テザリング対応スマホ4機種の「通信速度」と「連続使用時間」を検証:テザリング徹底比較(後編)(2/2 ページ)
スマートフォンをモバイルWi-Fiルーターとして利用するテザリングの通信速度は実際どの程度なのだろうか。またバッテリーの持ちも気になる。後編では通信の実効速度と連続使用時間を調べた。
テザリングの連続使用時間を計測
テザリングの連続使用時間は公開されておらず、実際にどれくらい使い続けられるのかが気になる。そこで今回テストしたスマートフォンのテザリング使用時のスタミナをテストした。各端末の省エネモードをオフにして、画面の明るさは手動で調整して中くらいに、GPSを有効にした。ノートPCと接続して、残量100%から0%になるまで計測を続けた。ただしノートPCは1台しかないため、異なる日に計測した。計測日時は4月中旬の17時から。場所は筆者の住む横浜の住宅街で、少々奥まった部屋だが、特に通信が混雑する要素は周辺になく、毎日通信状況は同じと考えていいだろう。
測定結果は以下の通り。
SC-02C | SC-03D | ISW11SC | GS01 | |
---|---|---|---|---|
通信方式 | 3G | LTE | WiMAX | 3G |
バッテリー容量 | 1800mAh | 1850mAh | 1850mAh | 1520mAh |
連続テザリング時間 | 5時間20分 | 4時間30分 | 7時間 | 6時間45分 |
ISW11SCが7時間と最長だ。約15分で2〜4%消費していく。通話や他の操作をすると、これほど持つことはないだろうが、同じバッテリー容量のXiのSC-03Dと比べても長いので、ISW11SCはスタミナ重視の人に向いているだろう。イー・モバイルのGS01はここでも健闘した。バッテリー容量は小さいが、6時間45分はISW11SCに迫る。バッテリーが30分まったく消費しないときがある一方で15分間に7、8%を消費したりと不安定なこともあったが、結果的には長持ちした。

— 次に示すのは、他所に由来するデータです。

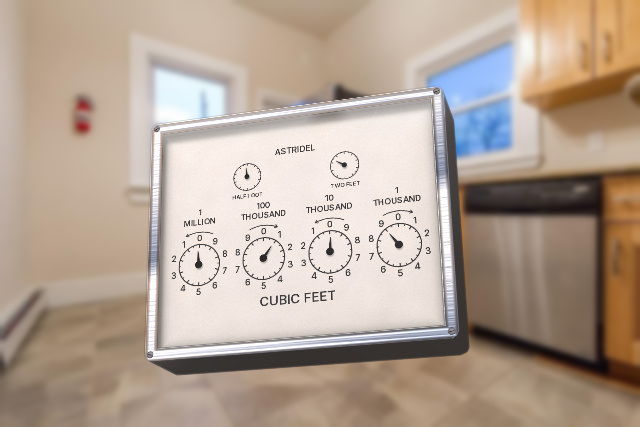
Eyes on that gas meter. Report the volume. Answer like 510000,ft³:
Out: 9900,ft³
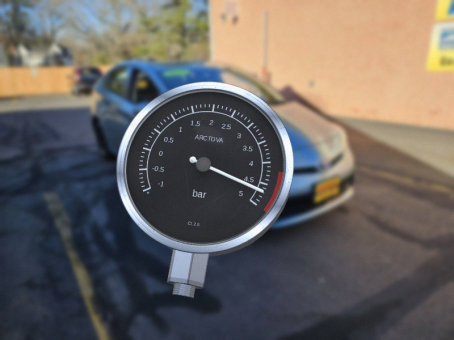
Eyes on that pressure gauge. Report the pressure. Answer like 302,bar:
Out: 4.7,bar
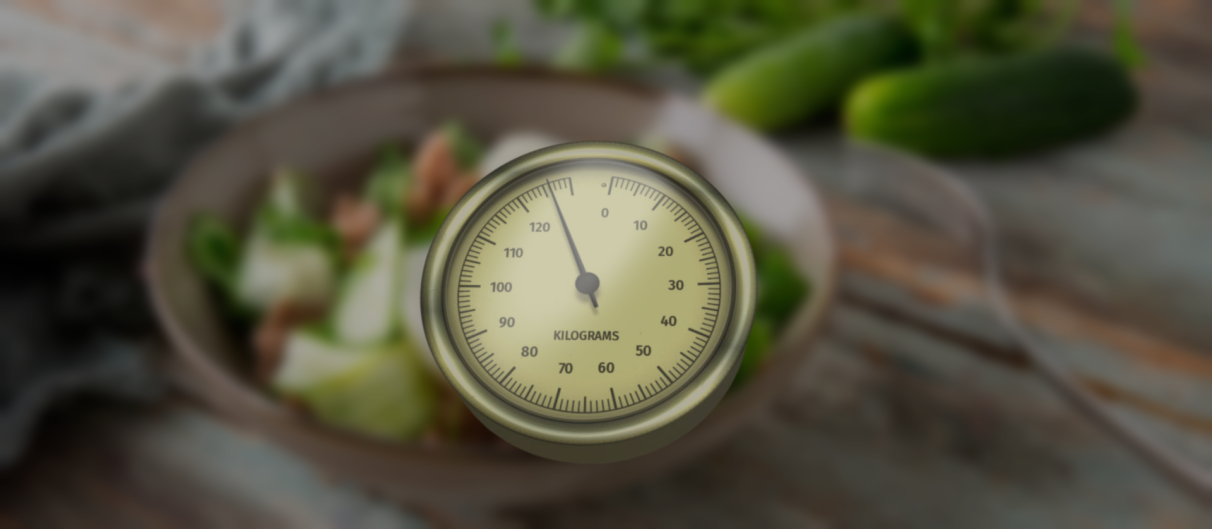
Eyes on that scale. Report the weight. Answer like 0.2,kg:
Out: 126,kg
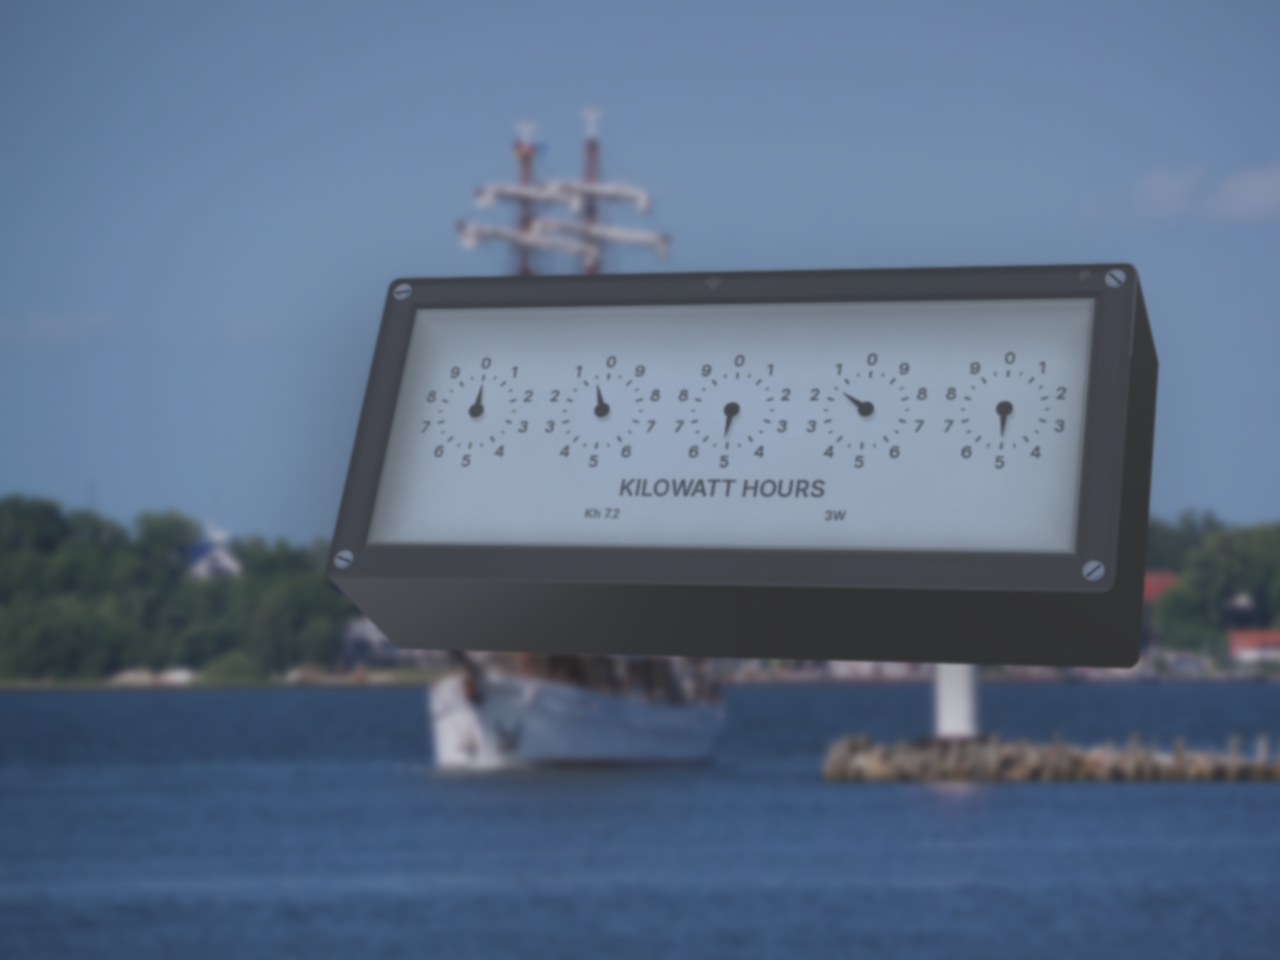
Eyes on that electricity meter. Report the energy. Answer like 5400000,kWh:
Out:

SC-02CとSC-03Dを比べると、FOMAのSC-02Cの方が長持ちしており、Xiのバッテリー消費が早いという評判通りの結果となった。他社の2機種にスタミナで差をつけられたが、それでも4〜5時間程度のスタミナがあるので、ヘビーユーザーでなければ「ルーターを買うよりスマホのテザリングで十分」という人は多いのでは、と思う。
料金、速度、スタミナから――どのテザリングスマホを選ぶべきか?
2回に分けて各社のテザリングを比較してきたが、総合的にはイー・モバイルのGS01が優れているのではないだろうか。料金は安く、通信も3Gの中では速く、スタミナもある。ただし圏外になった場所もあったように、同じ3GでもドコモのFOMAのほうがつながるケースはあり得る。

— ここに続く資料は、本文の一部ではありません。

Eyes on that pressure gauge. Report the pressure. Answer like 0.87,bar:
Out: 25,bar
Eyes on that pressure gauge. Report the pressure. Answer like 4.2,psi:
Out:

ドコモのFOMA・SC-02Cは定額料の上限が高く、連続使用時間も劇的に長いわけではないので「テザリング機能」は選定理由にはなりにくい。ただし3Gエリアは広いので、たまの出張でルーター代わりに使うといった人には良いだろう。テザリングはあくまでおまけ。ライトユーザー向きと考えよう。
Xi対応のSC-03Dはスタミナが一番気になるところだが、4時間30分では「毎日よくテザリングを使う」という人には辛いだろう。通信速度も期待したほどの数値は出ない場所があったが、これから広がっていく地方ではXiが一番速い場所も出てくるだろう。料金も比較的安いので、日本全国を飛び回るビジネスパーソンには良さそうだ。

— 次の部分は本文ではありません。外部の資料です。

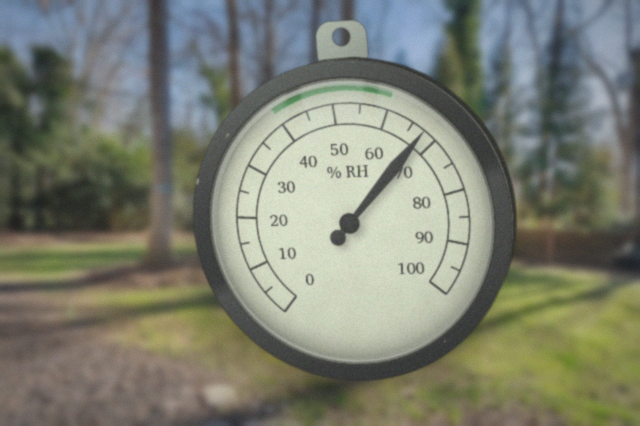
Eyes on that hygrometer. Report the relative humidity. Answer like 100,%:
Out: 67.5,%
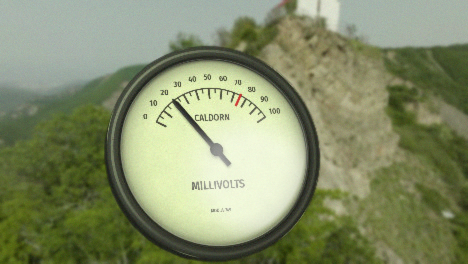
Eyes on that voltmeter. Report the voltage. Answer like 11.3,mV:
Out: 20,mV
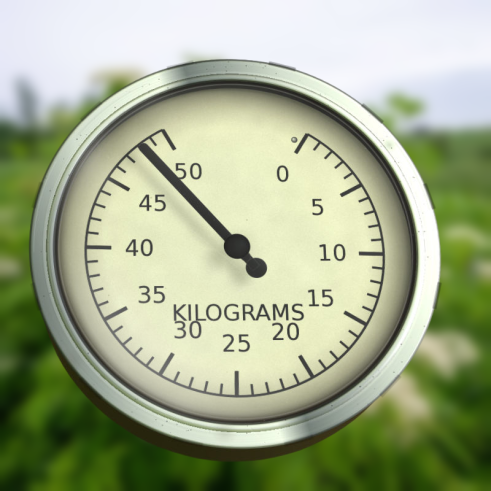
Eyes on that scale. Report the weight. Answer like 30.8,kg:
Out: 48,kg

+WiMAX対応のISW11SCは、通信速度とスタミナという、ヘビーユーザーに好まれそうな部分が好印象。夏モデルの発売が近づけば、毎月割がさらに増額されることも期待できる。そうすればトータルコストが下がり、ドコモのXiとほぼ同じくらいの料金になるのではないだろうか。GS01よりは料金をそれほど気にしないヘビーユーザー、あるいは今後の端末価格次第でライトユーザーにも良いはず。「WiMAXを常用するわけではない」という人には「WiMAXをオフにできる」点も便利だ。
夏モデルでさらにテザリングができるスマートフォンが増えた。端末は違っても通信速度や料金(トータルコスト)はキャリアごとにある程度共通しているので、「テザリング対応スマホ」の購入を検討している人の参考になれば幸いだ。